● **Brief**: The listing below should be reproduced precisely, except for its images.

[Exercise data Boundary: Start]

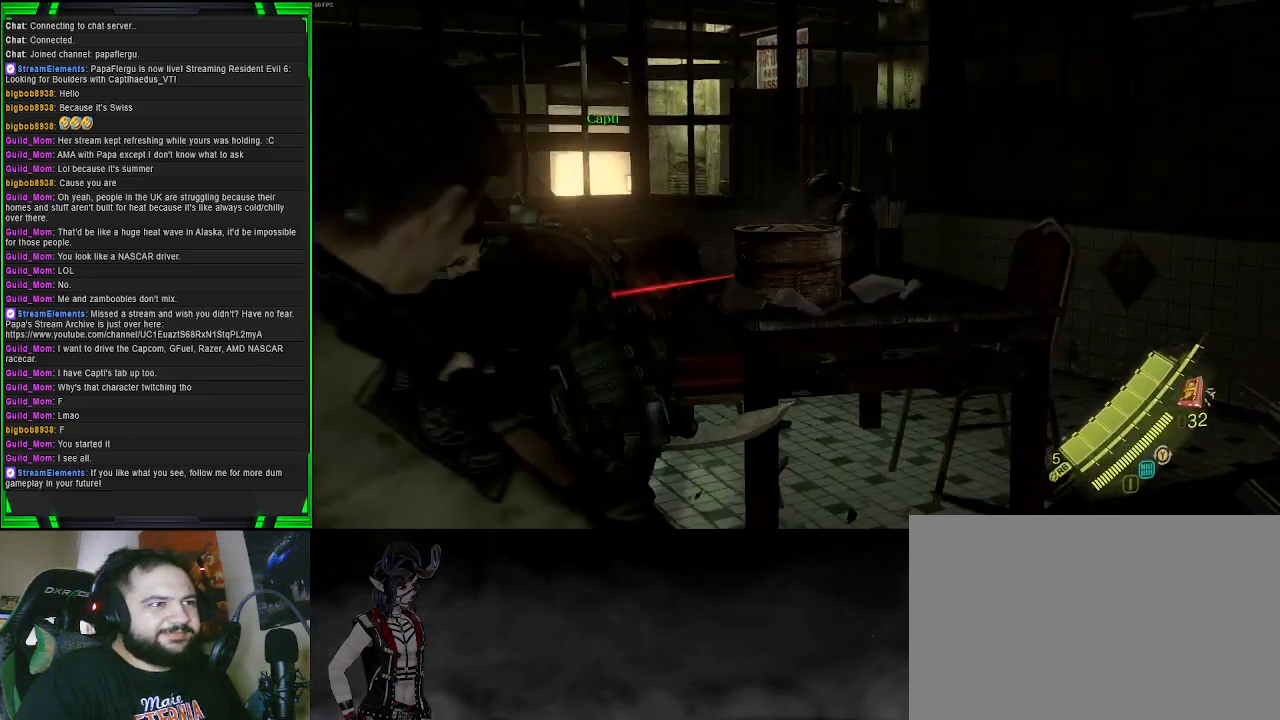
{"buttons": ["L2"], "left_stick": "down-right", "right_stick": "down-right", "events": [[100, "left_stick", "down-left"], [200, "R2", "down"], [467, "R2", "up"], [483, "left_stick", "down-right"], [500, "right_stick", "down-right"]]}
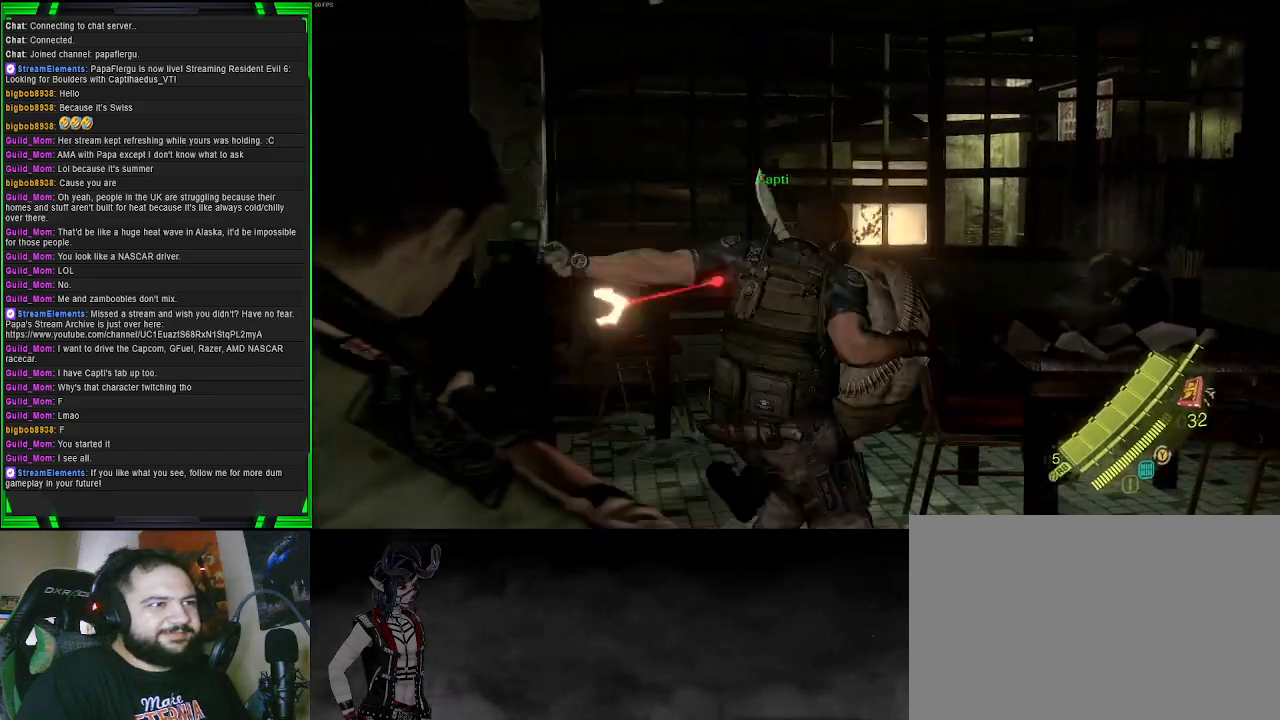
{"buttons": ["L2"], "left_stick": "up-right", "right_stick": "right", "events": [[33, "left_stick", "right"], [250, "left_stick", "up"], [283, "right_stick", "center"], [367, "right_stick", "down-right"], [383, "left_stick", "up-right"], [500, "right_stick", "right"]]}
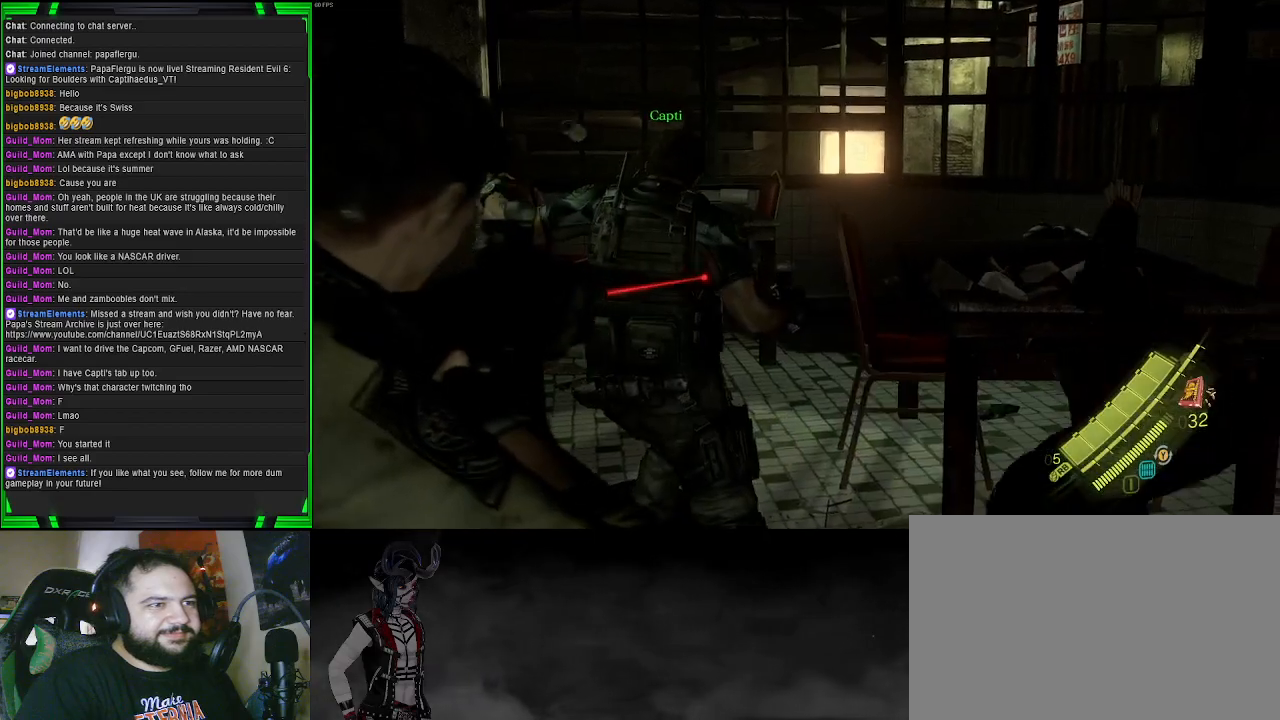
{"buttons": ["L2"], "left_stick": "up-left", "right_stick": "center", "events": [[367, "left_stick", "up"], [417, "right_stick", "center"], [467, "left_stick", "up-left"]]}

[Exercise data Boundary: End]

● **Solution**:
{"buttons": ["L2"], "left_stick": "down-right", "right_stick": "down-right", "events": [[100, "left_stick", "down-left"], [200, "R2", "down"], [467, "R2", "up"], [483, "left_stick", "down-right"], [500, "right_stick", "down-right"]]}
{"buttons": ["L2"], "left_stick": "up-right", "right_stick": "right", "events": [[33, "left_stick", "right"], [250, "left_stick", "up"], [283, "right_stick", "center"], [367, "right_stick", "down-right"], [383, "left_stick", "up-right"], [500, "right_stick", "right"]]}
{"buttons": ["L2"], "left_stick": "up-left", "right_stick": "center", "events": [[367, "left_stick", "up"], [417, "right_stick", "center"], [467, "left_stick", "up-left"]]}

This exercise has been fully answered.